━━ The data ━━
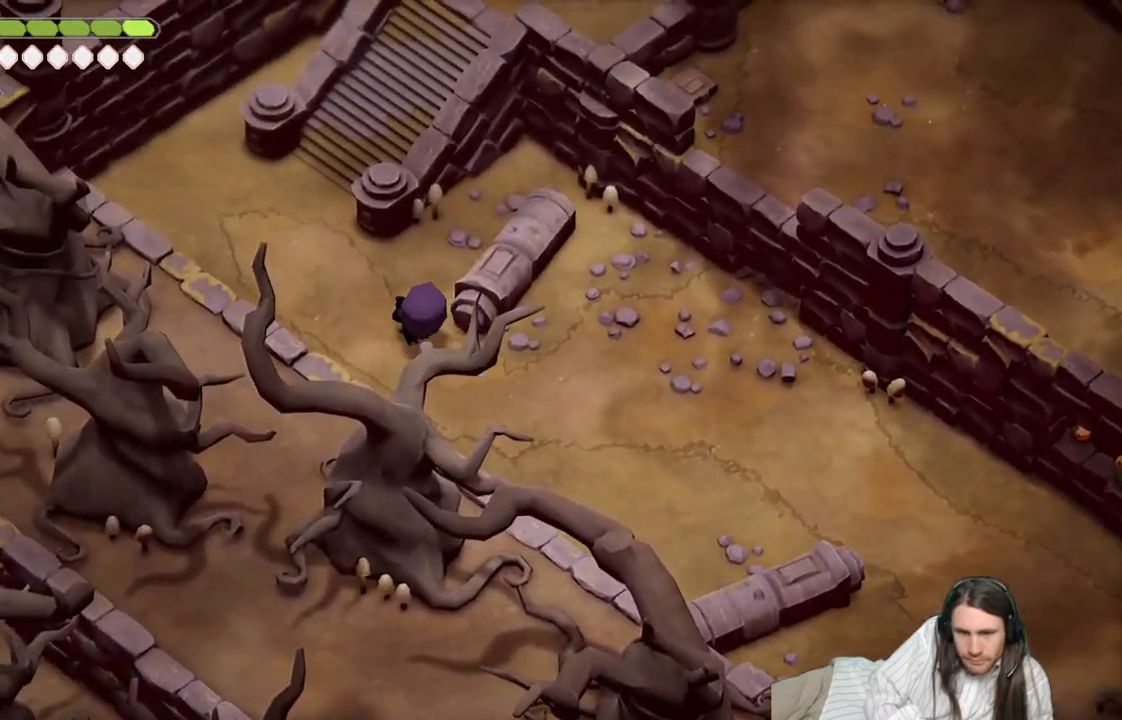
{"buttons": [], "left_stick": "up-left", "right_stick": "center", "events": [[83, "B", "down"], [233, "B", "up"]]}
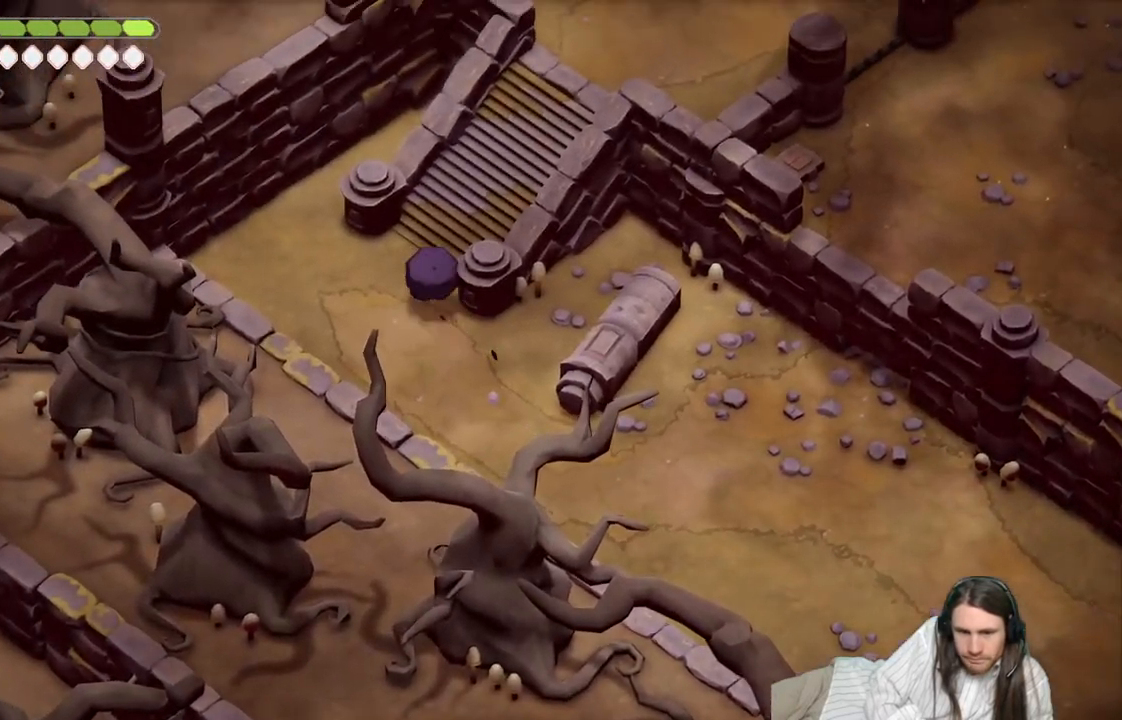
{"buttons": ["B"], "left_stick": "up-right", "right_stick": "center", "events": [[33, "left_stick", "up"], [133, "left_stick", "up-right"], [333, "B", "down"]]}
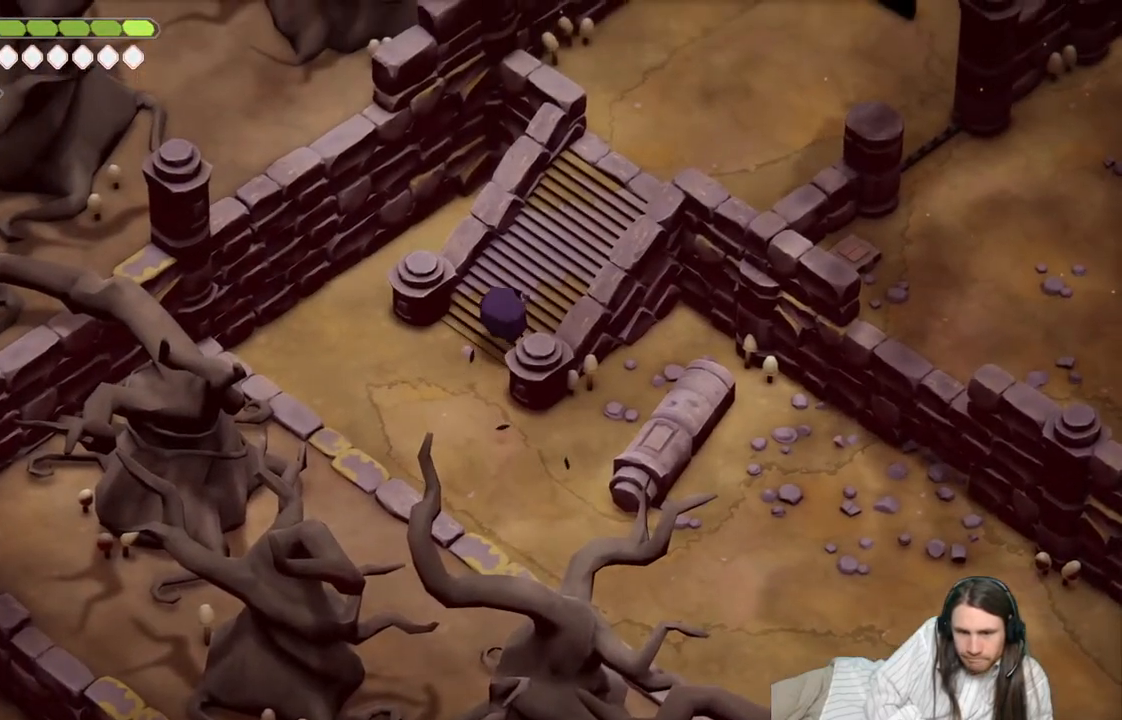
{"buttons": ["B"], "left_stick": "up-right", "right_stick": "center", "events": [[67, "B", "up"], [367, "B", "down"]]}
━━━
Problem requirements: The pictures in the listing above are to be dropped, and everything else reproduced exactly.

Answer box:
{"buttons": [], "left_stick": "up-left", "right_stick": "center", "events": [[83, "B", "down"], [233, "B", "up"]]}
{"buttons": ["B"], "left_stick": "up-right", "right_stick": "center", "events": [[33, "left_stick", "up"], [133, "left_stick", "up-right"], [333, "B", "down"]]}
{"buttons": ["B"], "left_stick": "up-right", "right_stick": "center", "events": [[67, "B", "up"], [367, "B", "down"]]}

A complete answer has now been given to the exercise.